(Text-based hardware design files)
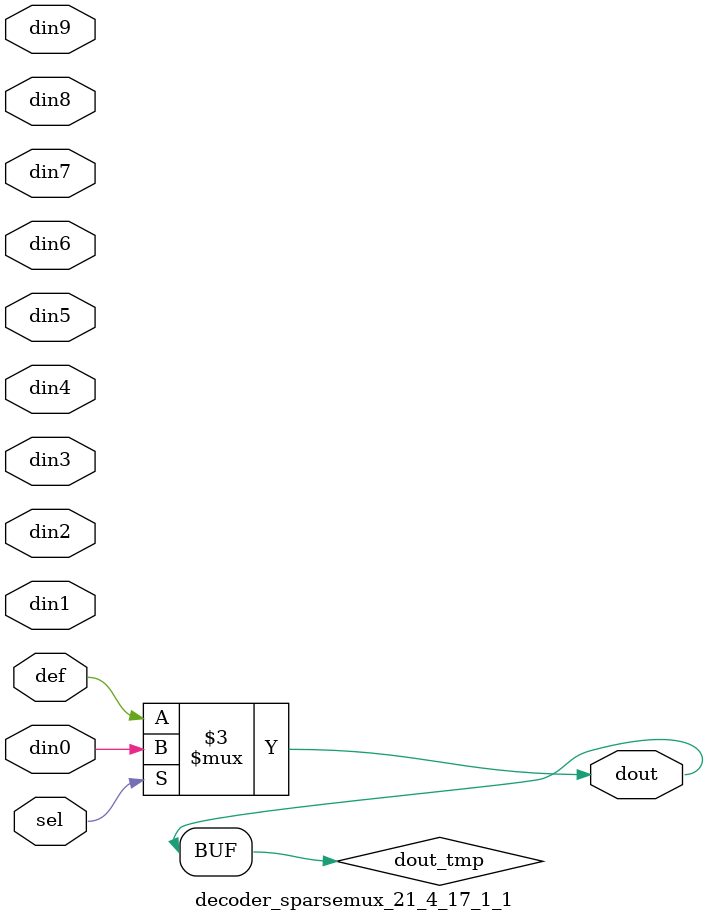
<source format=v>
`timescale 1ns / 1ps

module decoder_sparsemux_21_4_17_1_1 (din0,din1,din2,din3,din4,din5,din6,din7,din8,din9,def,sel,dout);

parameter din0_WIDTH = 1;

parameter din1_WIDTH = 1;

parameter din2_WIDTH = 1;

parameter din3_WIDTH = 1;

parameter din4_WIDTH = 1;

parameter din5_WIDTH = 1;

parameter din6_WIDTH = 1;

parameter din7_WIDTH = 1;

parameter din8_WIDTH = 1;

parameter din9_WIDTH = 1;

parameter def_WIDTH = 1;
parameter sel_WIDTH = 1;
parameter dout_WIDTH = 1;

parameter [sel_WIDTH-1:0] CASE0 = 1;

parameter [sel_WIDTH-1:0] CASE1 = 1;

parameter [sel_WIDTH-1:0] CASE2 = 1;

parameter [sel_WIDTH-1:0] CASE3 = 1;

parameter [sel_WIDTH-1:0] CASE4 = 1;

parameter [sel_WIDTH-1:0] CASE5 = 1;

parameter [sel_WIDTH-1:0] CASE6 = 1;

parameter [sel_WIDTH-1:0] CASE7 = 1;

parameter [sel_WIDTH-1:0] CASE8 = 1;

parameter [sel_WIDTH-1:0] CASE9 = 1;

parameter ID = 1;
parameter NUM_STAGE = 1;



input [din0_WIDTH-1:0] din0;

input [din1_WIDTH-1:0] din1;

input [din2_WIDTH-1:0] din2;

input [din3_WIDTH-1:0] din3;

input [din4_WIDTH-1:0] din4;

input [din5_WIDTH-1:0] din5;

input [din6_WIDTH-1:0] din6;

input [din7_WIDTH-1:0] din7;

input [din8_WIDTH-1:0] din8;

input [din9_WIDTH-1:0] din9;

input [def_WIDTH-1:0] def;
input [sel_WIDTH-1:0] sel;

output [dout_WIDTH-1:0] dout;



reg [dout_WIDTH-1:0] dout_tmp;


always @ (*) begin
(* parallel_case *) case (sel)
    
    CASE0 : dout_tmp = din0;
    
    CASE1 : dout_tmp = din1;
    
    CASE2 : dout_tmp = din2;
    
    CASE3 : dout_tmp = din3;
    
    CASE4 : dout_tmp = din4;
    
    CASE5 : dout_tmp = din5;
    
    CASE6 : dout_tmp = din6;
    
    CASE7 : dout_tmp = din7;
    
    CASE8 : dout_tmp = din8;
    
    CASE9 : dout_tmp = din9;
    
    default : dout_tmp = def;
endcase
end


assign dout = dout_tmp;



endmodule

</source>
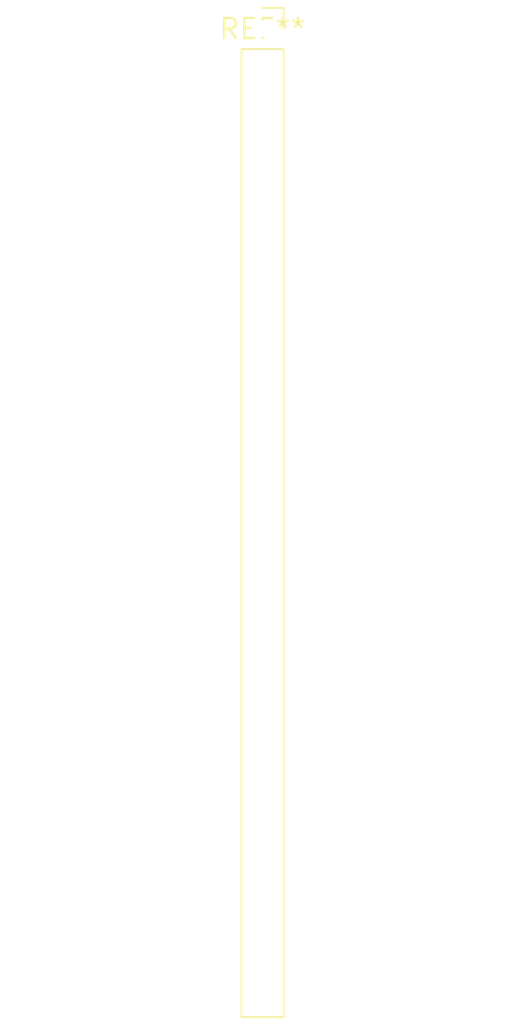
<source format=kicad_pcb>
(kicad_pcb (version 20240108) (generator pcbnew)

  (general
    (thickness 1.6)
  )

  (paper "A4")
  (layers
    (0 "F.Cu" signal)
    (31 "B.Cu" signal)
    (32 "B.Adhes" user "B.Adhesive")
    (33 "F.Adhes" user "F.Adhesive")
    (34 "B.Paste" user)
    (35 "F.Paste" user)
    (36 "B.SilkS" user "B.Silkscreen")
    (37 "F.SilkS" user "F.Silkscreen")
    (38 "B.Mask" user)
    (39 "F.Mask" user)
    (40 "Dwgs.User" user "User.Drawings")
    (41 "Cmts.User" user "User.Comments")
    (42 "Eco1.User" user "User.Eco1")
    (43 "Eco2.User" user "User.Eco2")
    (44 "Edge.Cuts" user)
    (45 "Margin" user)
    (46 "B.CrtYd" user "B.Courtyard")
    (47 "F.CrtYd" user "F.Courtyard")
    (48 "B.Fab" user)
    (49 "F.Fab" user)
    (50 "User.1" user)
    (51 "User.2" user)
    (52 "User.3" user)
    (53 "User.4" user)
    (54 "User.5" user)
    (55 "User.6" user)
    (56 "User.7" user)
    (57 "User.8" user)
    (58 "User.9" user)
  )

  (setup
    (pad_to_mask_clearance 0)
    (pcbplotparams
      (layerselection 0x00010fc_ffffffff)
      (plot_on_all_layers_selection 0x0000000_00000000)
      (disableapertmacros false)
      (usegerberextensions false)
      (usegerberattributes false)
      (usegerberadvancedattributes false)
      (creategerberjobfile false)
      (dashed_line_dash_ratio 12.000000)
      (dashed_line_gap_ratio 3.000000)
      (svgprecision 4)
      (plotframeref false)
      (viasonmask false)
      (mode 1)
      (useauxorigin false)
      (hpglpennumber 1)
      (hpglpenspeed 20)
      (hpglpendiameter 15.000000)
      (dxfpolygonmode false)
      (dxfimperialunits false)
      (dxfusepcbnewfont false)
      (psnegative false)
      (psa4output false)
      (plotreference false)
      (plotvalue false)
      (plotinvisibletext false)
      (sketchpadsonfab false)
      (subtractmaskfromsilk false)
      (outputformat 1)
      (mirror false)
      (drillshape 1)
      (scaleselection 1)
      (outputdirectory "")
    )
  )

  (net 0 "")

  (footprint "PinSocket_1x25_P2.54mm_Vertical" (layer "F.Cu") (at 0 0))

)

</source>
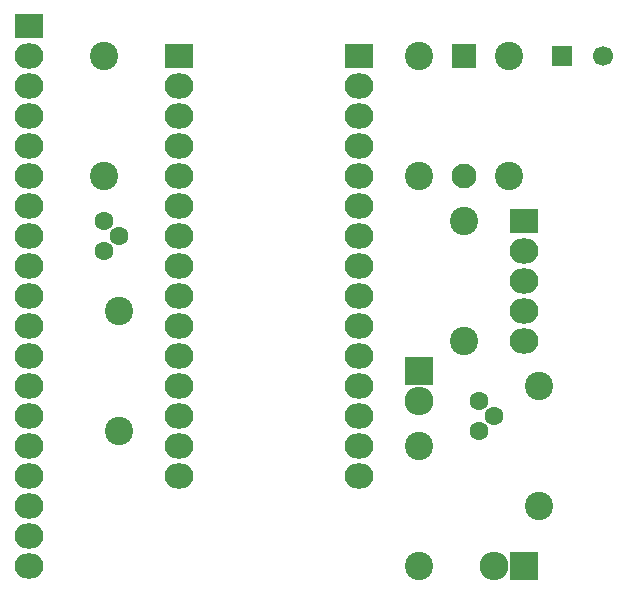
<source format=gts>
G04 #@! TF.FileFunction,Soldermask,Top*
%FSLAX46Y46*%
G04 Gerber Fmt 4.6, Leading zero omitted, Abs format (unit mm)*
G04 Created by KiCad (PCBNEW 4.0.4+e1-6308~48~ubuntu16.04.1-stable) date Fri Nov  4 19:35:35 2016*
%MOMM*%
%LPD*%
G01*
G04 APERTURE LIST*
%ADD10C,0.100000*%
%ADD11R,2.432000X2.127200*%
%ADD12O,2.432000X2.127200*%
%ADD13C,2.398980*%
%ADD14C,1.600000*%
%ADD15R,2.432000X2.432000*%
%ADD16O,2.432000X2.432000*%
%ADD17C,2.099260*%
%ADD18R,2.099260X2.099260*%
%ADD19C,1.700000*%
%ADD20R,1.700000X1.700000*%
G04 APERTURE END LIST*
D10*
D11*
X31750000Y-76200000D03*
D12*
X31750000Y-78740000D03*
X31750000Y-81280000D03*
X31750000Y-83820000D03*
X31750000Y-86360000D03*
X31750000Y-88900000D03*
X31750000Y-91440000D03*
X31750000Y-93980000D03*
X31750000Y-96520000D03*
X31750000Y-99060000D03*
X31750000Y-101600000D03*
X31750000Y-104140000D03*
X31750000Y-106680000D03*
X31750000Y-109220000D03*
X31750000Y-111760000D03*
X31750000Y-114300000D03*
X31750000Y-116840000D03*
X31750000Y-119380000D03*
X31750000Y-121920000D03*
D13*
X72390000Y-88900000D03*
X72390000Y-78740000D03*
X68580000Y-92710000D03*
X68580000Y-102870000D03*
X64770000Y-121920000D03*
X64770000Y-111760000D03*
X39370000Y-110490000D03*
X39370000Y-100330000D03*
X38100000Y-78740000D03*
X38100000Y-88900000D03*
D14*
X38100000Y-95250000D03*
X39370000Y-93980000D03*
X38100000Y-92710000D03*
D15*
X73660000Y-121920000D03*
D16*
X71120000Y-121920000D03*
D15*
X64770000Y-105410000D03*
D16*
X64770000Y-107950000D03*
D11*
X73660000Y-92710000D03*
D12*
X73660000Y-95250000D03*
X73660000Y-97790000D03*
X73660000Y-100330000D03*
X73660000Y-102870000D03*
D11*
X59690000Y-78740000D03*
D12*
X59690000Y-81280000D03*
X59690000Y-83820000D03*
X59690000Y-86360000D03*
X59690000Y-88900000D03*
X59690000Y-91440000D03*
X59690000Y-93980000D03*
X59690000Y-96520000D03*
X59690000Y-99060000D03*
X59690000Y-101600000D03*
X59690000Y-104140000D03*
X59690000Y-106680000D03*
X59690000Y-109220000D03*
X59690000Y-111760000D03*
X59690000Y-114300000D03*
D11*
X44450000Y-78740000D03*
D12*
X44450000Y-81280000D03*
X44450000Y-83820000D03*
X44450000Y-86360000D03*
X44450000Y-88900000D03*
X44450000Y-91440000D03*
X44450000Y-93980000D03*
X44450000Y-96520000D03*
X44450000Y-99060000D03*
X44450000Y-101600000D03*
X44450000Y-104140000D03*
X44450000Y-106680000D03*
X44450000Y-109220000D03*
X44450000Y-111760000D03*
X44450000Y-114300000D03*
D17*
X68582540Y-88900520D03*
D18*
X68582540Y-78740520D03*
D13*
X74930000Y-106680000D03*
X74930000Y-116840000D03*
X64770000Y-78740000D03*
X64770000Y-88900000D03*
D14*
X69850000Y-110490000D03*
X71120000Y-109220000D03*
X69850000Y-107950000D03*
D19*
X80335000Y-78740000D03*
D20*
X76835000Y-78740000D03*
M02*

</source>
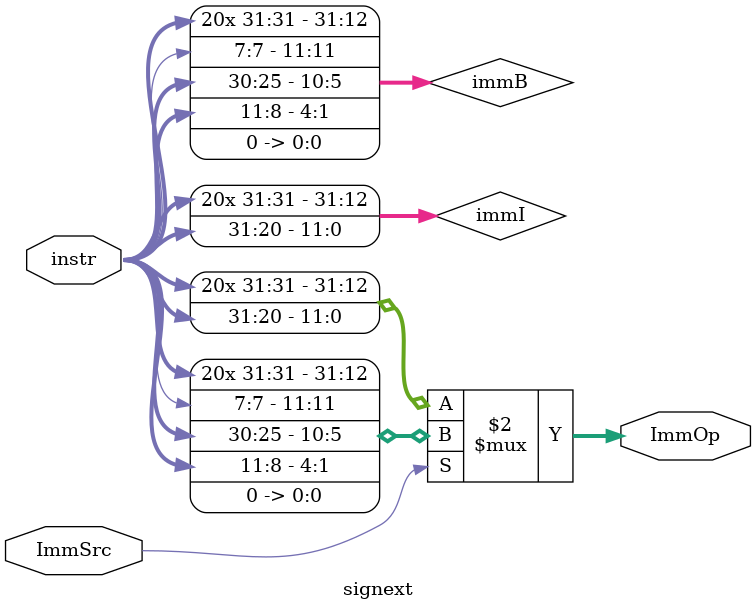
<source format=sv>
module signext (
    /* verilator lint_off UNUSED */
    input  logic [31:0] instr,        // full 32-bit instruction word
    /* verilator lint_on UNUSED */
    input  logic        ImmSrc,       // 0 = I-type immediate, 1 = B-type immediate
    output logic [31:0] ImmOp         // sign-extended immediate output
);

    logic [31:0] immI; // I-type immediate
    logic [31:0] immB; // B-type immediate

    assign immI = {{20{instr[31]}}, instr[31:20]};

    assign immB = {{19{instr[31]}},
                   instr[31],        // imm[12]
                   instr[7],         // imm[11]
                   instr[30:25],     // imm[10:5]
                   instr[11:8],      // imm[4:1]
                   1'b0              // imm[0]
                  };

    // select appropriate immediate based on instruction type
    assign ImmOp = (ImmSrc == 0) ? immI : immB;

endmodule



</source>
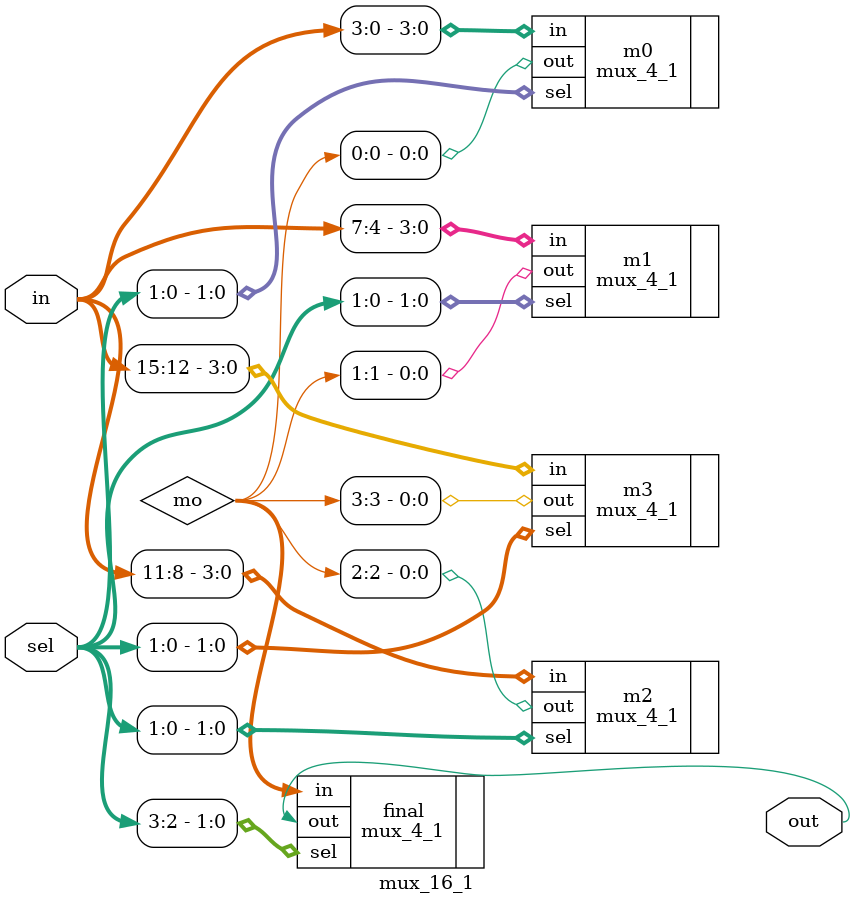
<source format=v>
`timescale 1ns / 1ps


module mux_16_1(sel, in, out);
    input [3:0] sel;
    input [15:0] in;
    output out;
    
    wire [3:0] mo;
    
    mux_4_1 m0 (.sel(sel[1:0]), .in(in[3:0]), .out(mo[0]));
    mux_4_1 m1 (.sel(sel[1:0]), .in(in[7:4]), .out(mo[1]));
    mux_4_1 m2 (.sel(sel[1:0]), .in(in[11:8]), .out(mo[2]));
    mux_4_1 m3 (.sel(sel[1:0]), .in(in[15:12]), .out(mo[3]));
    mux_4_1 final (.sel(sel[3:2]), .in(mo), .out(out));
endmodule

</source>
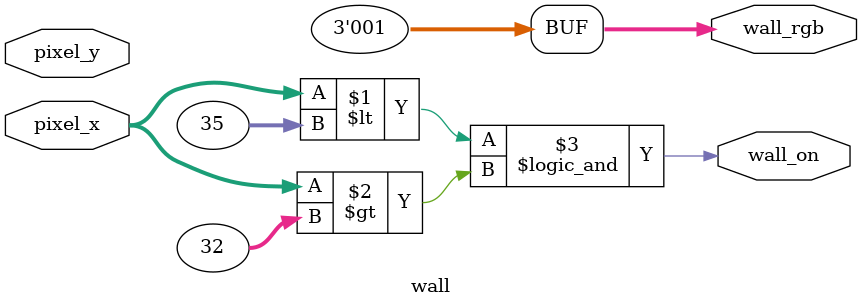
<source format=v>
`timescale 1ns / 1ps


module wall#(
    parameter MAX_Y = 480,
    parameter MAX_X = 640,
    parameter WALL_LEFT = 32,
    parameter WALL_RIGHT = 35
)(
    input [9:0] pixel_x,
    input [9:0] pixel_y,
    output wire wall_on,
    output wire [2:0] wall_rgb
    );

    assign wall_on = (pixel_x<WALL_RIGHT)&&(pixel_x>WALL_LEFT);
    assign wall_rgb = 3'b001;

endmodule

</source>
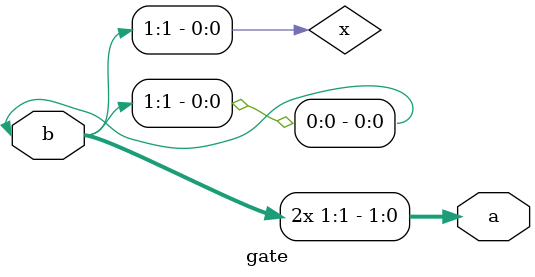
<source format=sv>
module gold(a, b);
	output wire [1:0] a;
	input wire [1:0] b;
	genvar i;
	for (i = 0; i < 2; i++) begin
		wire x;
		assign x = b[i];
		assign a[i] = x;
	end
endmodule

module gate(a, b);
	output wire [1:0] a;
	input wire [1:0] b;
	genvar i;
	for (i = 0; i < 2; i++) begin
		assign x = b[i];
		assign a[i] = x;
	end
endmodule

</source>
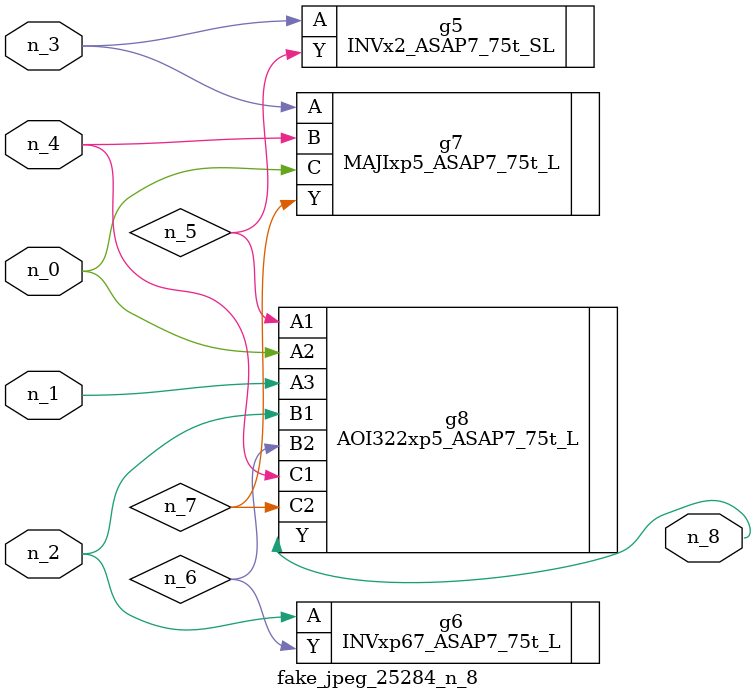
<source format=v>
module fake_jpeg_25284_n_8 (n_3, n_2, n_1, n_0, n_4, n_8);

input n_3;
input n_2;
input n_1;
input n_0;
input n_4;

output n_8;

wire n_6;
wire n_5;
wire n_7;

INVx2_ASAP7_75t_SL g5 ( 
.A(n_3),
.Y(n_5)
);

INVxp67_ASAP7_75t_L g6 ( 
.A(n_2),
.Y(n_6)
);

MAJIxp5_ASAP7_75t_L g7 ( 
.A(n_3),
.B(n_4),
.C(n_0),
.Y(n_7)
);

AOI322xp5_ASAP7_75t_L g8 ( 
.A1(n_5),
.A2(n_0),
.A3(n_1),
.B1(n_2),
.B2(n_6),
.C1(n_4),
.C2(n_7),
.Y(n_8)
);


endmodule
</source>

### Aim of the exercise
Restate word for word only the lines from where the entries begin through the one with "input [din4_WIDTH-1:0] din4;"; omit the pictures.

### Task solution
<source format=v>
`timescale 1ns / 1ps

module decoder_sparsemux_21_4_17_1_1 (din0,din1,din2,din3,din4,din5,din6,din7,din8,din9,def,sel,dout);

parameter din0_WIDTH = 1;

parameter din1_WIDTH = 1;

parameter din2_WIDTH = 1;

parameter din3_WIDTH = 1;

parameter din4_WIDTH = 1;

parameter din5_WIDTH = 1;

parameter din6_WIDTH = 1;

parameter din7_WIDTH = 1;

parameter din8_WIDTH = 1;

parameter din9_WIDTH = 1;

parameter def_WIDTH = 1;
parameter sel_WIDTH = 1;
parameter dout_WIDTH = 1;

parameter [sel_WIDTH-1:0] CASE0 = 1;

parameter [sel_WIDTH-1:0] CASE1 = 1;

parameter [sel_WIDTH-1:0] CASE2 = 1;

parameter [sel_WIDTH-1:0] CASE3 = 1;

parameter [sel_WIDTH-1:0] CASE4 = 1;

parameter [sel_WIDTH-1:0] CASE5 = 1;

parameter [sel_WIDTH-1:0] CASE6 = 1;

parameter [sel_WIDTH-1:0] CASE7 = 1;

parameter [sel_WIDTH-1:0] CASE8 = 1;

parameter [sel_WIDTH-1:0] CASE9 = 1;

parameter ID = 1;
parameter NUM_STAGE = 1;



input [din0_WIDTH-1:0] din0;

input [din1_WIDTH-1:0] din1;

input [din2_WIDTH-1:0] din2;

input [din3_WIDTH-1:0] din3;

input [din4_WIDTH-1:0] din4;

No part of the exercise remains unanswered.